Because it is Jackie himself that makes it all so doggone amusing, his natural likeability could make it easy to overlook the glaring flaws of The Tuxedo. Even In the murkiest of movie sludge, Jackie has a tendency to shine through like an unstoppable beacon of coolness.
But lets get one thing straight: The Tuxedo is utter crap. I don’t know who wrote it and I don’t care enough to find out. On the surface, its concept seems ripe for just the kind of fun loving, comedic action at which Jackie excels. Cast again in the role of a hapless idiot, Jackie ends up in what is basically a magic suit that gives him the abilities and the life of the suave, dangerous, and debonair. Somehow though, The Tuxedo botches it and goes to far. The high-tech tuxedo itself becomes more than just an excuse for Jackie to perform cool stunts and karate moves and turns his character into the high tech equivalent of an Asian Superman. Jackie doesn’t need wires tied to his ass to make him fly. He doesn’t need goofy matrixy trick photography to make him RULE. Jackie Chan is and should be used as a masterful stuntman who does things for REAL without any of this wholly outlandish mumbo jumbo.
Set Jackie Chan free. Let him do what he does. Give him the room he needs to use his amazing sense of comedic timing and cooler-than-god kick ass abilities to make your film a winner. Tuxedo director Kevin Donovan just doesn’t get it. So while from time to time our loveable character Jimmy, with some aid from the awkwardly used but supremely charming Del Blaine (Jennifer Love Hewitt) skirts around the clingy dung of this script, you can’t help but notice everything getting bogged down. There are lulls. Long lulls. Heck, except for the opening scene the first half of the movie is all one big lull. It’s only towards the end that things actually get interesting, as the plot is mostly thrown out the window giving both Chan and Jennifer Love a little room to breathe. That’s fortunate because with a hackneyed story lifted straight from a 1950’s cereal box, The Tuxedo is left with only the sheer talent of its cast to fall back on.

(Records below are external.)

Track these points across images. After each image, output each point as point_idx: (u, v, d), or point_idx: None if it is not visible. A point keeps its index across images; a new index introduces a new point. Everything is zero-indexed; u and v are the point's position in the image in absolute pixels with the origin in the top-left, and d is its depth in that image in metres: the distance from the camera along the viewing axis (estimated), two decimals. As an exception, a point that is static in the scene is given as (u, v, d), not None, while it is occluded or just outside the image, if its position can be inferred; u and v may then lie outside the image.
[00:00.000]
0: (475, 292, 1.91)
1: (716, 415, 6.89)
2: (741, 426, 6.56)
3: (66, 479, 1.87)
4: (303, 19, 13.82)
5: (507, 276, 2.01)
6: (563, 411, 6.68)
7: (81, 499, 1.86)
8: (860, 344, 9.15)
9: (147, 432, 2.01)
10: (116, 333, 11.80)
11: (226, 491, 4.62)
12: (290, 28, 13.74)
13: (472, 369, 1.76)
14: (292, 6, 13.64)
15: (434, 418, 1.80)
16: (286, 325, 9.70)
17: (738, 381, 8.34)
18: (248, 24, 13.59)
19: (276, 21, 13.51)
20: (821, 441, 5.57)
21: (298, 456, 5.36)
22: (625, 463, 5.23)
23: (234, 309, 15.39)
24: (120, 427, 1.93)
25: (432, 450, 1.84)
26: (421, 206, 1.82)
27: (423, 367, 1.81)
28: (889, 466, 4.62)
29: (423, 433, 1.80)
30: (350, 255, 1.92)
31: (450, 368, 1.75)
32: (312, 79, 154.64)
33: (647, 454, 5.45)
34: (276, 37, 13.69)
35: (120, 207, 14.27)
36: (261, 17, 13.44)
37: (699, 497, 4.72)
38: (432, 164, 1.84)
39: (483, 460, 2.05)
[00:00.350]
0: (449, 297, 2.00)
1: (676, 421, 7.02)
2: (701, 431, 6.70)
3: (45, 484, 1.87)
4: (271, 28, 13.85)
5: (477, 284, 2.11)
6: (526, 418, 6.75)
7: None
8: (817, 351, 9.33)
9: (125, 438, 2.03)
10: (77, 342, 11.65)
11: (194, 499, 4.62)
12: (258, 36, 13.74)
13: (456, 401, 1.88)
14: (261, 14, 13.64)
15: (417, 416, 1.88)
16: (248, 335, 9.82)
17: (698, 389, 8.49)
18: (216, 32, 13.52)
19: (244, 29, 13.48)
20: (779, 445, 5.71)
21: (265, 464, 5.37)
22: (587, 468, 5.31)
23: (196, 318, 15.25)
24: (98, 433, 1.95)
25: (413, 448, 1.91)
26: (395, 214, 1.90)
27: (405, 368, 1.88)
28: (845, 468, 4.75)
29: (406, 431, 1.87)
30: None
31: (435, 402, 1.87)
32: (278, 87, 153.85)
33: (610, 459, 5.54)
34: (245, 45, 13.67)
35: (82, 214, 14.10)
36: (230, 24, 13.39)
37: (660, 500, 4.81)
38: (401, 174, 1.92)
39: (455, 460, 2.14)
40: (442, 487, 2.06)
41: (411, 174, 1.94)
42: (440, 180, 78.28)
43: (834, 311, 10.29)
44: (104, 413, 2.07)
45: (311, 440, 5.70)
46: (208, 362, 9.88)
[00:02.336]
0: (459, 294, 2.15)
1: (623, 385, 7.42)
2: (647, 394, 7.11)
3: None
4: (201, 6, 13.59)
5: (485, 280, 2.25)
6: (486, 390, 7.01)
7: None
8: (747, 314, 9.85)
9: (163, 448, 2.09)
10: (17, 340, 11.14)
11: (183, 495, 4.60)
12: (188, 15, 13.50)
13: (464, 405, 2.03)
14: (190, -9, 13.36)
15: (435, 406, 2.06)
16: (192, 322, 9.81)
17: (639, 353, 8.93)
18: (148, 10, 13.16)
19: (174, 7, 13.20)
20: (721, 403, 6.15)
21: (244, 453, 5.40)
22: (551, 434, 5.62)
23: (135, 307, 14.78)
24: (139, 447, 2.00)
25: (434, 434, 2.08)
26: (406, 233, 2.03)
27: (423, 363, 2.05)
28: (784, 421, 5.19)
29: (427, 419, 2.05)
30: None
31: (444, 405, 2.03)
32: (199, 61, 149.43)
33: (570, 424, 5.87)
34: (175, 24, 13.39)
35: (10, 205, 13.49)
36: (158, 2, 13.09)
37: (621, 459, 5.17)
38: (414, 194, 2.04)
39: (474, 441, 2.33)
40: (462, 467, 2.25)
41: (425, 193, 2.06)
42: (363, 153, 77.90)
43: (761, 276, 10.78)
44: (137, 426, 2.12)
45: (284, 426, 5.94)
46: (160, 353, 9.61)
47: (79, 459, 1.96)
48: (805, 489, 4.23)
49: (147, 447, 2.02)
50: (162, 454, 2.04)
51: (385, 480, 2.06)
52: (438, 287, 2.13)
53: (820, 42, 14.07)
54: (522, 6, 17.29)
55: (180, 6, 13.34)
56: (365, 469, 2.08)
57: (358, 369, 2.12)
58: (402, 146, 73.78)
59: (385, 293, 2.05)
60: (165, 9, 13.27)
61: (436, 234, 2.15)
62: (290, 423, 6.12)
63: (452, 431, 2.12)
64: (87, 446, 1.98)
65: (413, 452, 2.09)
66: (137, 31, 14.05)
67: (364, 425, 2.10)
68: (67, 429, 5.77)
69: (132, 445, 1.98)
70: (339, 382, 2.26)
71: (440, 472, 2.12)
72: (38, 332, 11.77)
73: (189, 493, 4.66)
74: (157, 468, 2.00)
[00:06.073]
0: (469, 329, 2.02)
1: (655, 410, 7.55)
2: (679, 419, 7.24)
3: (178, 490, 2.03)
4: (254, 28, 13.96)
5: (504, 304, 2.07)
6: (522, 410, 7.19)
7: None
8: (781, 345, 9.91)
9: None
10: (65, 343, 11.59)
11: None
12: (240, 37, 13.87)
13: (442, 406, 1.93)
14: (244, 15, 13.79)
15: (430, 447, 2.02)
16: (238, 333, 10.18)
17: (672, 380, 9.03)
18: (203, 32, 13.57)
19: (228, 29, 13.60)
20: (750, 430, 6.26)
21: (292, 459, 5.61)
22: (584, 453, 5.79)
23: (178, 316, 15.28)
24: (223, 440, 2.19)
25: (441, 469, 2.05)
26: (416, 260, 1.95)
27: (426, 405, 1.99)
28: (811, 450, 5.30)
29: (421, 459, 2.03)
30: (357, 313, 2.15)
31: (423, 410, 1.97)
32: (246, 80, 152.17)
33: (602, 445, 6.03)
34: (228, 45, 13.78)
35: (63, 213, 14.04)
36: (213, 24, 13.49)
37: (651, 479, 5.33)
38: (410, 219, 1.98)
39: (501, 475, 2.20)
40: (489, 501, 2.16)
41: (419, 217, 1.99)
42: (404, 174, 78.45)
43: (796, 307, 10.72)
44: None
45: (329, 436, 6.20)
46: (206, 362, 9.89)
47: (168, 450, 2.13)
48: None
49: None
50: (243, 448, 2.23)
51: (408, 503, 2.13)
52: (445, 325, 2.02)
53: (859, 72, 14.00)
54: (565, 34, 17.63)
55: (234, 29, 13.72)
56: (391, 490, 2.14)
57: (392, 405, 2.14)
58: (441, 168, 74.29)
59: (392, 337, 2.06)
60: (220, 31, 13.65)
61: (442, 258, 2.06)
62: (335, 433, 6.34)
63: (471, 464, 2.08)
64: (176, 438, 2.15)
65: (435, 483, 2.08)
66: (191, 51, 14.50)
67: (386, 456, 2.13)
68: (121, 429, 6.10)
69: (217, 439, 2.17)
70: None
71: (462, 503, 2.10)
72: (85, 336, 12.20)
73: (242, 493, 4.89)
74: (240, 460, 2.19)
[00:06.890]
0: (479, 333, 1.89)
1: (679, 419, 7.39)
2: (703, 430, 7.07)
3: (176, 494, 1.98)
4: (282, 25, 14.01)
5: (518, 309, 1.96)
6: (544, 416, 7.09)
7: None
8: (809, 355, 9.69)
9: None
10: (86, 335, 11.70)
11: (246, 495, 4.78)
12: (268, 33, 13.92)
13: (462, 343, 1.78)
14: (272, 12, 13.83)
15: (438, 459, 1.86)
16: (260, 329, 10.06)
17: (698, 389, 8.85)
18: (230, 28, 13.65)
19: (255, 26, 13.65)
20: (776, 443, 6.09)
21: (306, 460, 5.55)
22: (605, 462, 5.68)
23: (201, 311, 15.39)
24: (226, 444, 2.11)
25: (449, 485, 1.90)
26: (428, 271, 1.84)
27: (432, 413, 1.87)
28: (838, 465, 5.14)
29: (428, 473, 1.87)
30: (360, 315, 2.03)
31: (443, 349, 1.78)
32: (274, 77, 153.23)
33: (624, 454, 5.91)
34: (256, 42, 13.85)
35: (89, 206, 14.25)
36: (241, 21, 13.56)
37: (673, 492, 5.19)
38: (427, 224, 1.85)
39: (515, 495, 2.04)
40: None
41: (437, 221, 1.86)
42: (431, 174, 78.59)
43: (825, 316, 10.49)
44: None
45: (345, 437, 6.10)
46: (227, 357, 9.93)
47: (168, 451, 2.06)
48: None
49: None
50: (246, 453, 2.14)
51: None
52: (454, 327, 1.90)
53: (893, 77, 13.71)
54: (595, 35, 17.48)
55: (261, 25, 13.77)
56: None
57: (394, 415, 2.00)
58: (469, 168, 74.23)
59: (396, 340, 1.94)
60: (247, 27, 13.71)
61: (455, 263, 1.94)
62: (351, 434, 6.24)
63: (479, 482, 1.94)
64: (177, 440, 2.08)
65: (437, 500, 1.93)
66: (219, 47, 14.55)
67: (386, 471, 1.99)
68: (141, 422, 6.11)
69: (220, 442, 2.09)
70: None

They pull it off. Just barely. The ending helps you forget the hour of boredom that came before, even if you don’t get much REAL Jackie Chan magic and are forced to watch him engage in the unholy arts of wire-on-my-ass-fu. Even bit parts, like that of uber-spy Clark Devlin are oddly well played almost in spite of being badly written. There are a few spaced out laughs thrown in and the usual Chan outtakes with the credits guarantee you leave smiling.
I really went looking to like this. Chan is a master of action-comedy, to which a film like The Tuxedo seemed ideally suited. But he can’t make it work if he isn’t given the chance to simply be himself. I walked out ambivalent and unmoved. The Tuxedo’s cast sells it well enough to keep it from utterly falling apart, yet its script and direction does little to actually recommend it. Perhaps the lesson here is to realize when your cast is more talented than you and let them lead the way when the material you’ve been given no longer can. Still, though Chan may be the only man in the world who doesn’t actually look all that dashing in a tux, there’s something just a little bit appealing about a karate kicking sharp-dressed man.